Task description
Turn every line from the start of the items down to the line containing "collector number: 1512", both included, into a JSON list of strings. Use one string per line and leave out blank lines.

— Begin Given data —

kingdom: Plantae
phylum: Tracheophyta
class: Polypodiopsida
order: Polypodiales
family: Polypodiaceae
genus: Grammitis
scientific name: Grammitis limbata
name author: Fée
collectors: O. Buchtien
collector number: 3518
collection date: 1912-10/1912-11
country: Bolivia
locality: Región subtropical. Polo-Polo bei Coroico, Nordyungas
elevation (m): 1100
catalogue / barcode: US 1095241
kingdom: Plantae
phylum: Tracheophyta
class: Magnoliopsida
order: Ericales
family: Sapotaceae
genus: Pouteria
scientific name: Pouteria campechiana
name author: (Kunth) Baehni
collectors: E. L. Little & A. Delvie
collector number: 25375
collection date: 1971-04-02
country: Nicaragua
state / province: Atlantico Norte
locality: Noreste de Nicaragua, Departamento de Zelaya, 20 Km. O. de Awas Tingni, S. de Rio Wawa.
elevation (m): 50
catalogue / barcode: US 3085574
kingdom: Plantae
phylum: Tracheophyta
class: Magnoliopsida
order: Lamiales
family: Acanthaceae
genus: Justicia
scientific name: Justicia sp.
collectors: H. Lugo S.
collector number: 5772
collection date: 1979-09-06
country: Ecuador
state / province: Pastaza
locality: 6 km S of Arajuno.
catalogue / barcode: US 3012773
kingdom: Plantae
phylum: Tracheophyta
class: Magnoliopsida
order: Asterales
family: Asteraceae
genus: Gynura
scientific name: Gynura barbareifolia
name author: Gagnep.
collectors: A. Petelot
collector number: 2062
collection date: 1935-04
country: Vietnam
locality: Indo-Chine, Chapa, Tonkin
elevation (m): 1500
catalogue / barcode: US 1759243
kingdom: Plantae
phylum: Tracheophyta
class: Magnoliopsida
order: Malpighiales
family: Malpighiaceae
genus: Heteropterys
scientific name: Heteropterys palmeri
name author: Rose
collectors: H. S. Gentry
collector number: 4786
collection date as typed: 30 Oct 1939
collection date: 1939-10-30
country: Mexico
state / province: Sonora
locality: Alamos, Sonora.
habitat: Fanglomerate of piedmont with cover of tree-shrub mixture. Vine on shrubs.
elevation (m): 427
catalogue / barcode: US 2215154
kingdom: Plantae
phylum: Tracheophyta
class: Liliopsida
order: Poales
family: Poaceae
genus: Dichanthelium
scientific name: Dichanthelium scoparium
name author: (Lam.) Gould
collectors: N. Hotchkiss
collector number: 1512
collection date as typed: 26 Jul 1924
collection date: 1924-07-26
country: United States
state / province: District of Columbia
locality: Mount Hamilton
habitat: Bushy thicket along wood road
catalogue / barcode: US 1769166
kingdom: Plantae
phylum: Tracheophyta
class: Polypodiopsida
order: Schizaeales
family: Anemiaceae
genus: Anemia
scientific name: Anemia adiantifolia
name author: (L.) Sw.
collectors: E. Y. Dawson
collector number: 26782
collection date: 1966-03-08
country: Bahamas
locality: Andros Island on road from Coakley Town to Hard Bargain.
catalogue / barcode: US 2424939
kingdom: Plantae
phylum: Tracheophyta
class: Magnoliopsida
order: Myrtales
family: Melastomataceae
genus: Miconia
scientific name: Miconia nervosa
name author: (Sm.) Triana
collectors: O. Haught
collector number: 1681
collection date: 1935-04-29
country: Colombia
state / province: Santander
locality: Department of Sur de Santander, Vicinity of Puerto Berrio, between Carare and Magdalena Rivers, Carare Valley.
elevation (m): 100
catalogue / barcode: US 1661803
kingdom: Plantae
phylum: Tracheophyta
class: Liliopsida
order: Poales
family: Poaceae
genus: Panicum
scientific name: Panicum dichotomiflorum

— End Given data —

Solution for this task
[
  "kingdom: Plantae",
  "phylum: Tracheophyta",
  "class: Polypodiopsida",
  "order: Polypodiales",
  "family: Polypodiaceae",
  "genus: Grammitis",
  "scientific name: Grammitis limbata",
  "name author: Fée",
  "collectors: O. Buchtien",
  "collector number: 3518",
  "collection date: 1912-10/1912-11",
  "country: Bolivia",
  "locality: Región subtropical. Polo-Polo bei Coroico, Nordyungas",
  "elevation (m): 1100",
  "catalogue / barcode: US 1095241",
  "kingdom: Plantae",
  "phylum: Tracheophyta",
  "class: Magnoliopsida",
  "order: Ericales",
  "family: Sapotaceae",
  "genus: Pouteria",
  "scientific name: Pouteria campechiana",
  "name author: (Kunth) Baehni",
  "collectors: E. L. Little & A. Delvie",
  "collector number: 25375",
  "collection date: 1971-04-02",
  "country: Nicaragua",
  "state / province: Atlantico Norte",
  "locality: Noreste de Nicaragua, Departamento de Zelaya, 20 Km. O. de Awas Tingni, S. de Rio Wawa.",
  "elevation (m): 50",
  "catalogue / barcode: US 3085574",
  "kingdom: Plantae",
  "phylum: Tracheophyta",
  "class: Magnoliopsida",
  "order: Lamiales",
  "family: Acanthaceae",
  "genus: Justicia",
  "scientific name: Justicia sp.",
  "collectors: H. Lugo S.",
  "collector number: 5772",
  "collection date: 1979-09-06",
  "country: Ecuador",
  "state / province: Pastaza",
  "locality: 6 km S of Arajuno.",
  "catalogue / barcode: US 3012773",
  "kingdom: Plantae",
  "phylum: Tracheophyta",
  "class: Magnoliopsida",
  "order: Asterales",
  "family: Asteraceae",
  "genus: Gynura",
  "scientific name: Gynura barbareifolia",
  "name author: Gagnep.",
  "collectors: A. Petelot",
  "collector number: 2062",
  "collection date: 1935-04",
  "country: Vietnam",
  "locality: Indo-Chine, Chapa, Tonkin",
  "elevation (m): 1500",
  "catalogue / barcode: US 1759243",
  "kingdom: Plantae",
  "phylum: Tracheophyta",
  "class: Magnoliopsida",
  "order: Malpighiales",
  "family: Malpighiaceae",
  "genus: Heteropterys",
  "scientific name: Heteropterys palmeri",
  "name author: Rose",
  "collectors: H. S. Gentry",
  "collector number: 4786",
  "collection date as typed: 30 Oct 1939",
  "collection date: 1939-10-30",
  "country: Mexico",
  "state / province: Sonora",
  "locality: Alamos, Sonora.",
  "habitat: Fanglomerate of piedmont with cover of tree-shrub mixture. Vine on shrubs.",
  "elevation (m): 427",
  "catalogue / barcode: US 2215154",
  "kingdom: Plantae",
  "phylum: Tracheophyta",
  "class: Liliopsida",
  "order: Poales",
  "family: Poaceae",
  "genus: Dichanthelium",
  "scientific name: Dichanthelium scoparium",
  "name author: (Lam.) Gould",
  "collectors: N. Hotchkiss",
  "collector number: 1512"
]